N/A – The campaign was pro-bono.
[11] Source: Media Agency
[12] Source: United Way Canada YouTube Channel
[13] Source: Client Organization – Raising the Roof
Section VI — Proof of Campaign Effectiveness
a) Illustrate the direct cause and effect between the campaign and the results
As you will see in the chart below, the launch of “Homeless Shelter – Coming Soon!” caused an immediate and powerful response in donations to Raising the Roof. Raising the Roof prefers not to release dollar figures by program, so advertising effect is demonstrated via percentage change vs. the same period from previous year.
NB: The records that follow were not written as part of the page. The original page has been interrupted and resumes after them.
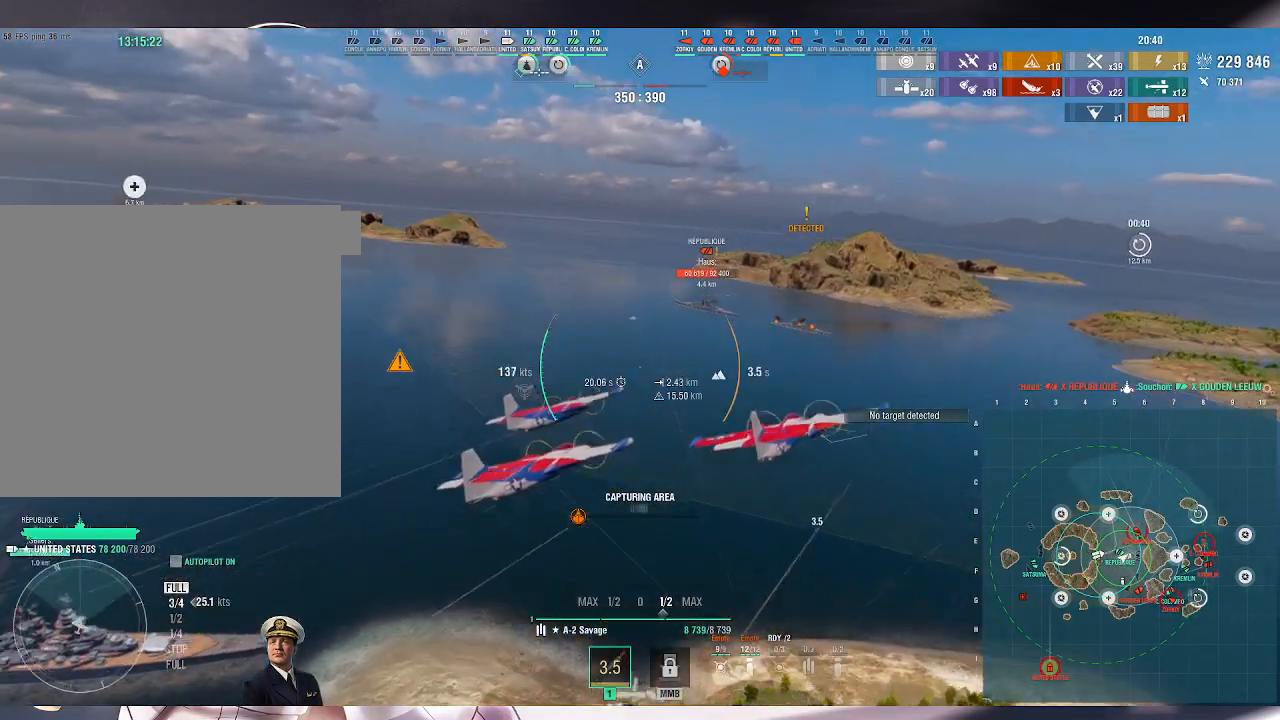
{"keys": ["a", "s"], "mouse": [], "events": []}
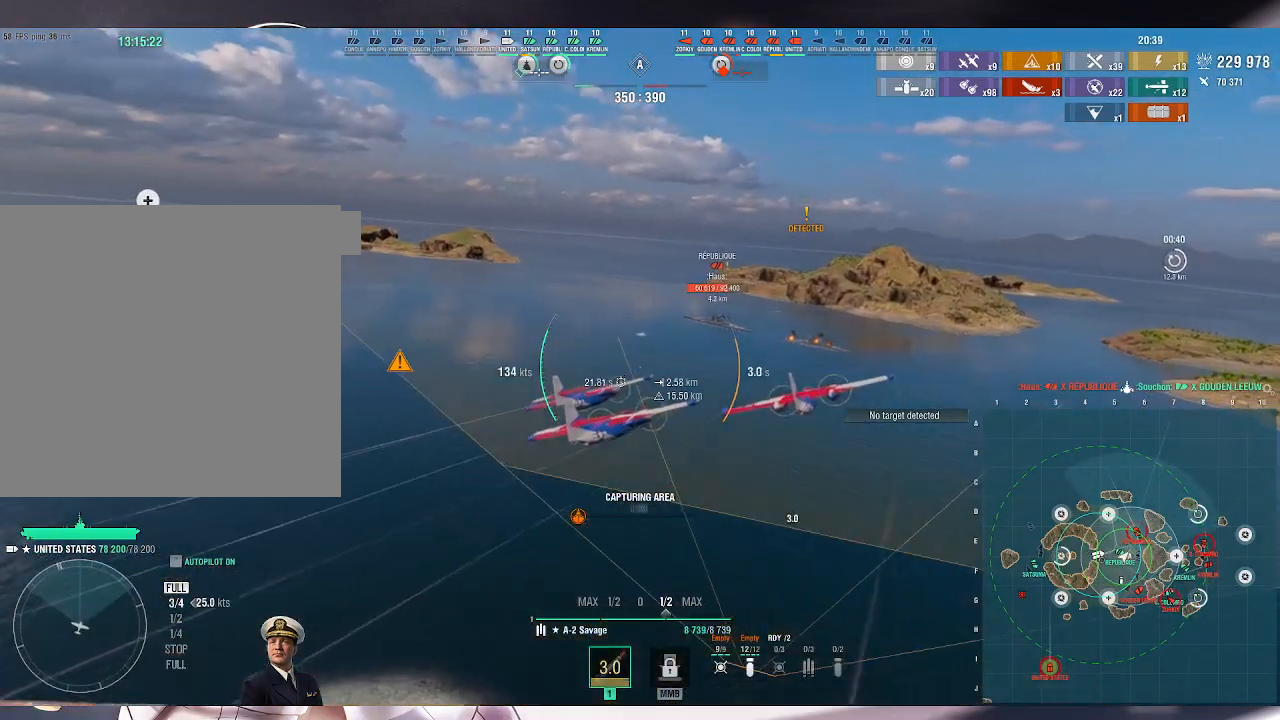
{"keys": ["s"], "mouse": [], "events": [[500, "a", "up"]]}
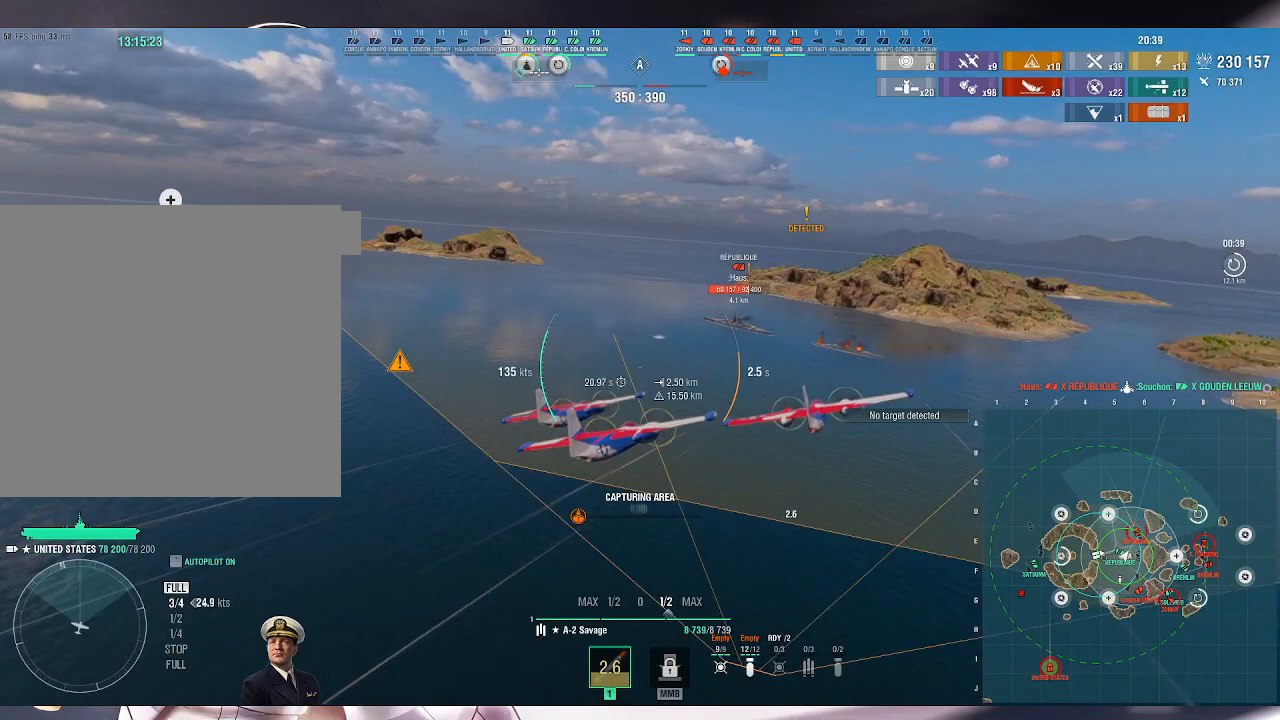
{"keys": ["s"], "mouse": [], "events": []}
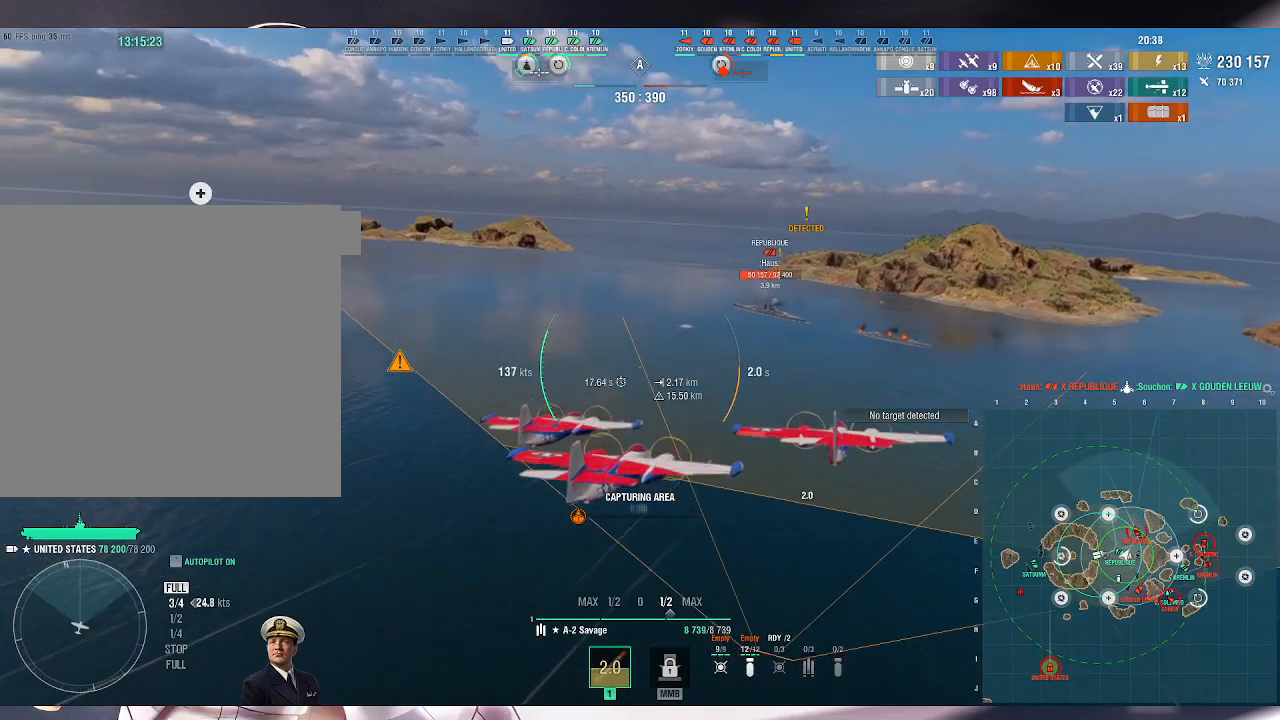
{"keys": ["s"], "mouse": [], "events": []}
It is worth noting that November signals the launch of Raising the Roof’s inaugural “Toque Campaign” (so there is always an increase), but program mechanics from 2014 to 2015 were the same so the spike in donations from October seemed to carry momentum through to November[14].
b) Prove the results were not driven by other factors
Campaign spend vs. history and competition:
The campaign execution was done Pro Bono and there was no investment in paid media channels.
Pre-existing Brand momentum:
The campaign had no pre-existing momentum as evidence downward trending donations versus the previous year.
Pricing:
Not applicable, as this was a fundraising campaign for a charitable organization.
Changes in Distribution/Availability:
Not applicable.
Unusual Promotional Activity:
The strategy and execution for this campaign is unusual by design, which is why it drew the response that it did.